(Information provided begins)

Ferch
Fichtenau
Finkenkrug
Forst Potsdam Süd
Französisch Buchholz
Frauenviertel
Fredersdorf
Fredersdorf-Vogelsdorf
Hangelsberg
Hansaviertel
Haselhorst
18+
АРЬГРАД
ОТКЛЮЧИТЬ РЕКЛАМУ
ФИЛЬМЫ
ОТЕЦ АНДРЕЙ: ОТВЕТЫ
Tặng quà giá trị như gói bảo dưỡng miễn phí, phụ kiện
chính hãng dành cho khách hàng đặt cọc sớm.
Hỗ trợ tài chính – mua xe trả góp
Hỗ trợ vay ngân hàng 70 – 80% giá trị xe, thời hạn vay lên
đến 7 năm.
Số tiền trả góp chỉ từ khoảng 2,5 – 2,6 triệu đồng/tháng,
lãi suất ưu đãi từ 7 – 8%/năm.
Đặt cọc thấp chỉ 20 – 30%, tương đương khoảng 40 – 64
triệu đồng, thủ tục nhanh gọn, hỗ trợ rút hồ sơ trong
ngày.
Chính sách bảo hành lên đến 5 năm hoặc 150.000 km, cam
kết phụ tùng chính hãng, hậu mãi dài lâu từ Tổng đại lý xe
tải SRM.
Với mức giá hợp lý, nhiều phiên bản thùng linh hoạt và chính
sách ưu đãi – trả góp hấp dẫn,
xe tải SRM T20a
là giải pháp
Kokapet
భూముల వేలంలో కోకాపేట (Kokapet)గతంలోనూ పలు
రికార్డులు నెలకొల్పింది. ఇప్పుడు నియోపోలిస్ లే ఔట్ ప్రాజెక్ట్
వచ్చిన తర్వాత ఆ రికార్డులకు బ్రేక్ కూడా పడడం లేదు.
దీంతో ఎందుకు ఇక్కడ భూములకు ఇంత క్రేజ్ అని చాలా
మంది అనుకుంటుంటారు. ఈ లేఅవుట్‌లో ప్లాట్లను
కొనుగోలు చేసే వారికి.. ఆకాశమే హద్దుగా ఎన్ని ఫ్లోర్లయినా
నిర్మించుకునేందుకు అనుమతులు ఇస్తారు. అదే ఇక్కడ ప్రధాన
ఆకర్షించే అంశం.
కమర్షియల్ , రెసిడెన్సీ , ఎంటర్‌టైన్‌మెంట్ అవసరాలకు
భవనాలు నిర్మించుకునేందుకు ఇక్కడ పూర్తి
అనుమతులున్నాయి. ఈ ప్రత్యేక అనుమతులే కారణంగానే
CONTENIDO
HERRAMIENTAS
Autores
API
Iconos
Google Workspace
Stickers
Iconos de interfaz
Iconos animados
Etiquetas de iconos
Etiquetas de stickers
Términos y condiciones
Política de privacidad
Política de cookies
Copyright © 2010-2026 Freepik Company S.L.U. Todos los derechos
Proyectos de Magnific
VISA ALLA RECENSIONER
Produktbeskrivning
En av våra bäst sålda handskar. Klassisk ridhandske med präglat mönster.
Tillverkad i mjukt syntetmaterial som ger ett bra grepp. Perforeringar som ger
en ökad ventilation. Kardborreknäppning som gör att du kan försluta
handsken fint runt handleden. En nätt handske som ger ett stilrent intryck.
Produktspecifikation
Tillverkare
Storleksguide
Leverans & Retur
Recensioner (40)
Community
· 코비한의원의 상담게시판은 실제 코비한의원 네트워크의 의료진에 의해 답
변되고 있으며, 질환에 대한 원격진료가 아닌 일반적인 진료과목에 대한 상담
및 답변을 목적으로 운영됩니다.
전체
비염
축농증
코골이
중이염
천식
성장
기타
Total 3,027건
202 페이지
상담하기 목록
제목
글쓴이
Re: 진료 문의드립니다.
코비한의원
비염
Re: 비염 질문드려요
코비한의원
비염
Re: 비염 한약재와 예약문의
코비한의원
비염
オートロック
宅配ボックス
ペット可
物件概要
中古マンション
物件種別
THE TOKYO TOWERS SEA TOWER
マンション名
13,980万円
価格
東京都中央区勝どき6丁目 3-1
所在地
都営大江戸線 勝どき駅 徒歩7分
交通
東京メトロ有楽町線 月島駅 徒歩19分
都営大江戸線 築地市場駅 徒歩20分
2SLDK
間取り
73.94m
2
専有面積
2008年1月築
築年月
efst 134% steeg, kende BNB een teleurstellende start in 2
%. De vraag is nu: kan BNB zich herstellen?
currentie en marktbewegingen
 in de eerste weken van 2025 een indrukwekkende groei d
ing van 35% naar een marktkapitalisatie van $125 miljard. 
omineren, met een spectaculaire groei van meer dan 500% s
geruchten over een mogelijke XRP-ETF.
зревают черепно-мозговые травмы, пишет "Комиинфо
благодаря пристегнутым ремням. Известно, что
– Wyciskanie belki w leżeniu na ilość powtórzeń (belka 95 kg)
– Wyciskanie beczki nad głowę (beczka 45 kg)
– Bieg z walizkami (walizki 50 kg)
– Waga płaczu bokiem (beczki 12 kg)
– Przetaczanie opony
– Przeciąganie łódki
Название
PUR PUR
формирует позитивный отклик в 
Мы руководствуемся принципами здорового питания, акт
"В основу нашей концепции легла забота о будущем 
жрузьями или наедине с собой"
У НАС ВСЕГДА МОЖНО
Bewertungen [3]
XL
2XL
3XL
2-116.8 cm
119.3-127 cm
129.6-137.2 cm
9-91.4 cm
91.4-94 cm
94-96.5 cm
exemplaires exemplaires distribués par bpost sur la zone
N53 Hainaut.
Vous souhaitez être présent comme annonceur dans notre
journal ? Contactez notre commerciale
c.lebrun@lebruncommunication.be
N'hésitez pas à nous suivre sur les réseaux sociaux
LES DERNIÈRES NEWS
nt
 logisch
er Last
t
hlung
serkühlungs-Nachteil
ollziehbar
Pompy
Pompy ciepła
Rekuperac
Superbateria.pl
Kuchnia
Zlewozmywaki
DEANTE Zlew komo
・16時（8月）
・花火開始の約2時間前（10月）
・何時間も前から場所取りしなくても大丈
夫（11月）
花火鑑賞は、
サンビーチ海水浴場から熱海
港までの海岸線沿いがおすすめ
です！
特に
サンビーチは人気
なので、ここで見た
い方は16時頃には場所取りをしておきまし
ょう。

(Information provided ends)

● **The problem**: Give the number of lines in the entries that include the string "sách", and nothing else.

● **Written answer**: 2